FastPharming has advantages over traditional mammalian processes in speed, cost, and material use, Dr. Buchanan said. Glycaneering enables advanced glycosylation forms of the FastPharming-produced biologics, with attributes such as enhanced cytotoxicity or half-life for antibodies. 

“We believe both technologies give iBio unique advantages in multiple facets of bioproduction, with the ability to rapidly produce sophisticated engineered molecules,” he added. 

Dr. Buchanan pointed out that iBio’s lead oncology therapeutic asset, IBIO-101, is “novel in its approach/design and in a relatively uncrowded target space, and may drive significant future value.” 

IBIO-101 is a CD25-targeting antibody that has a novel mechanism of action that preserves T-effector function while inhibiting T-regulatory cells.

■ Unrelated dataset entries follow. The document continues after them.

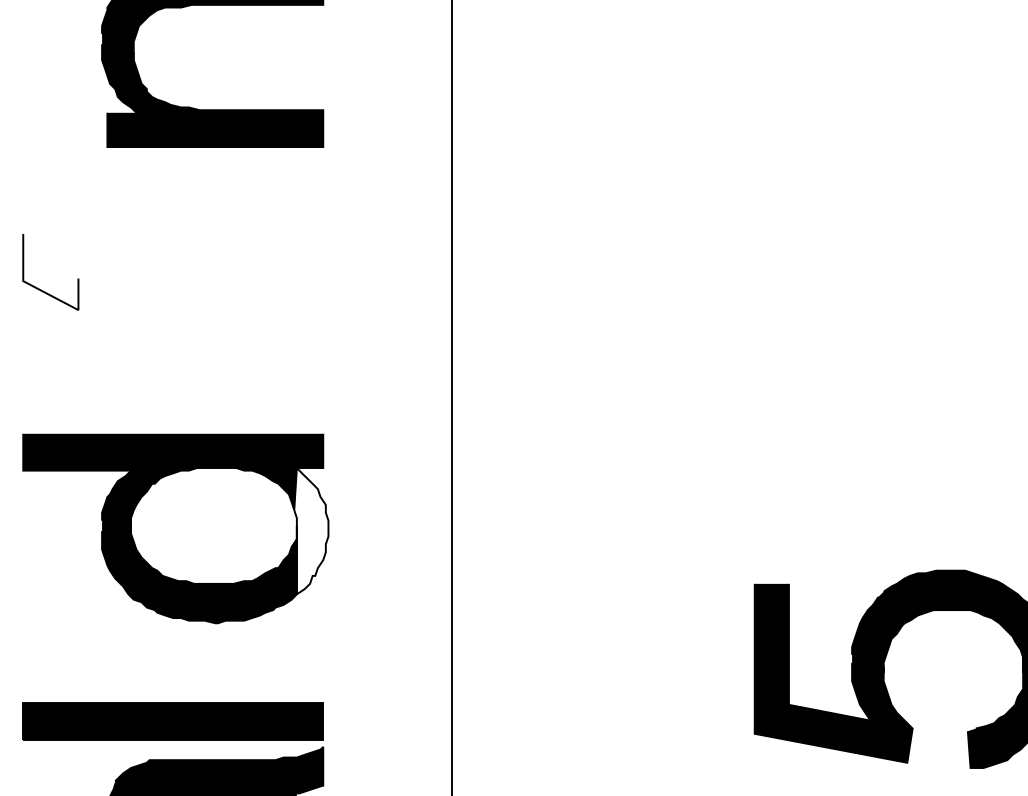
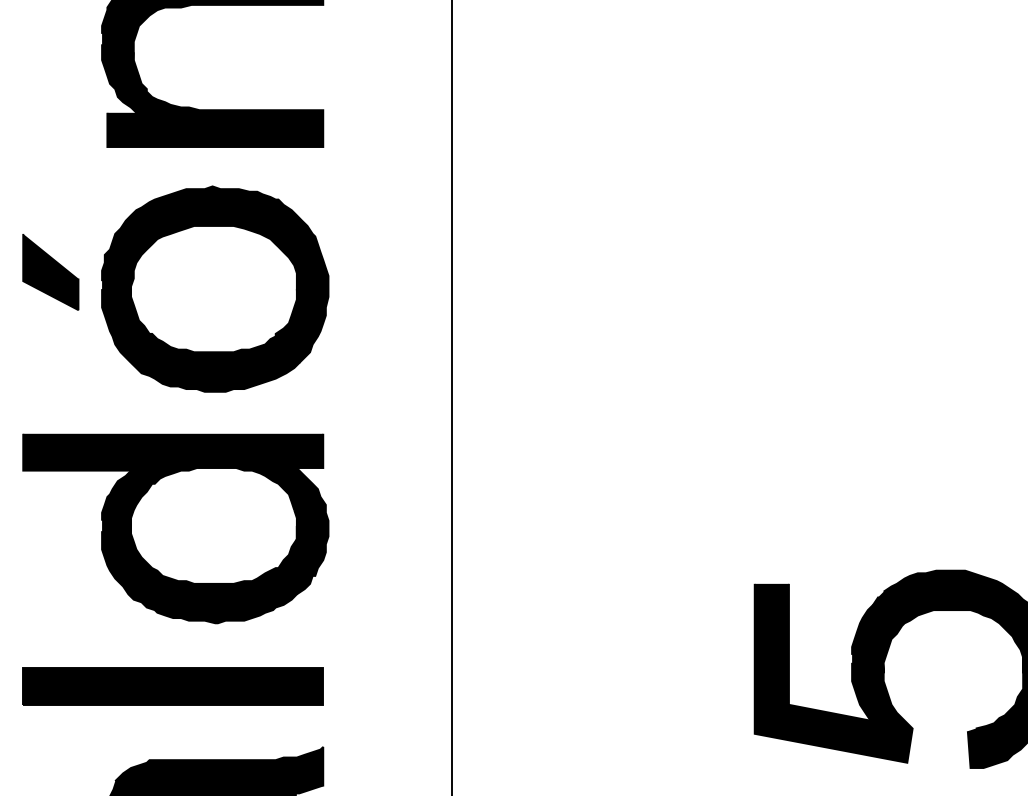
fill at (50, 271): none -> present
part at (215, 288): none -> present
fill at (311, 531): none -> present
part at (172, 721) position: (172, 721) -> (172, 686)
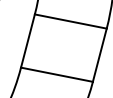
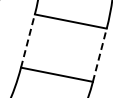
line at (28, 40): solid -> dashed
line at (99, 54): solid -> dashed
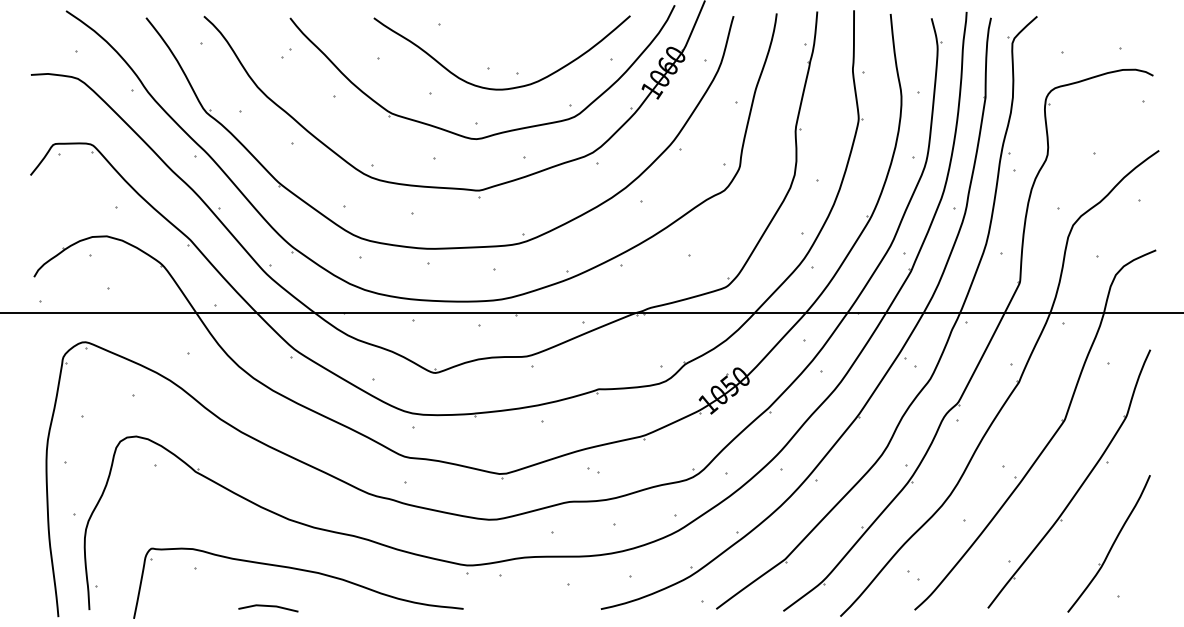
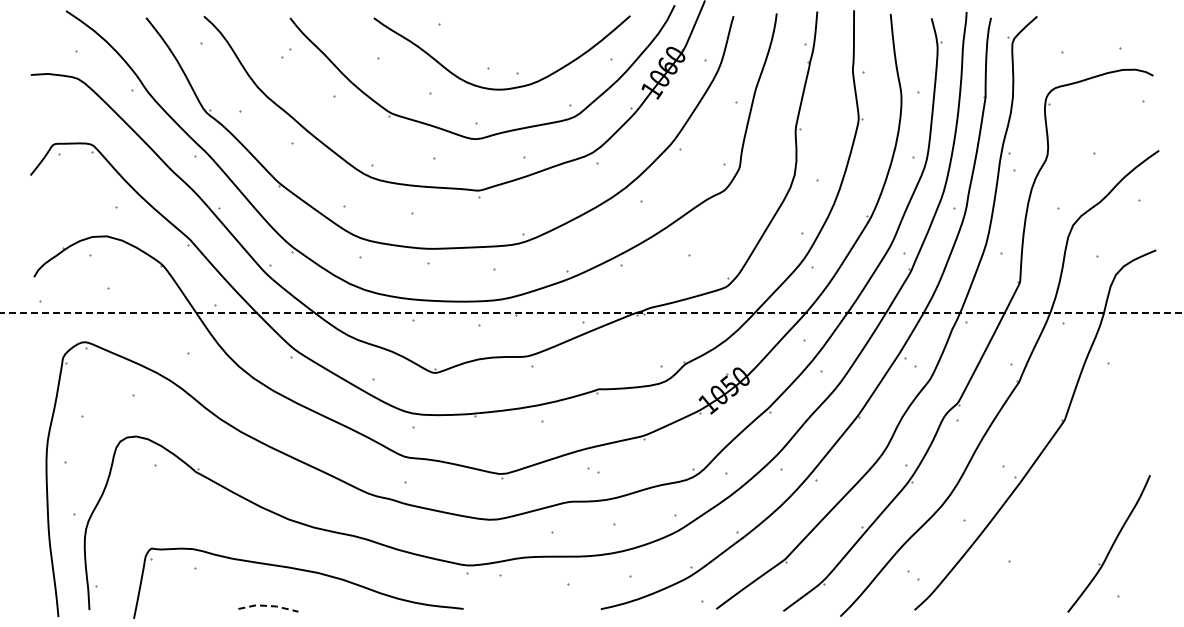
line at (591, 313): solid -> dashed
part at (1079, 486): present -> none
line at (268, 606): solid -> dashed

“We believe this mechanism makes sense in addressing tumor microenvironment inhibition of efficacy in the setting of solid tumors,” Dr. Buchanan said. Initial validation has come from results with Roche’s similar antibody, RG6292, which is in Phase 1 in solid tumors in combination with Tecentriq. “We keep IBIO-101 as upside to our valuation, pending developmental progress with the program,” he added.

The company continues to advance its most clinically-advanced candidate, endostatin E4 molecule for fibrotic diseases (IBIO-100), in fibrotic disorders, and has recently begun to explore the molecule’s usefulness in the treatment of solid tumors as part of a research collaboration with the University of Texas Southwestern Medical Center. 

The company’s nucleocapsid protein-based vaccine for COVID-19, IBIO-202, is unlike any on the market [all of which target the much more mutable spike protein], Dr. Buchanan said. The COVID-19 vaccine space is undoubtedly crowded, as is oncology, he said, but there remains “potential for future value generation, we think, in an ability to address vaccine-evading variants and the potential for SARS-CoV-2 to become endemic. These opportunities are also upside to our valuation of iBio.”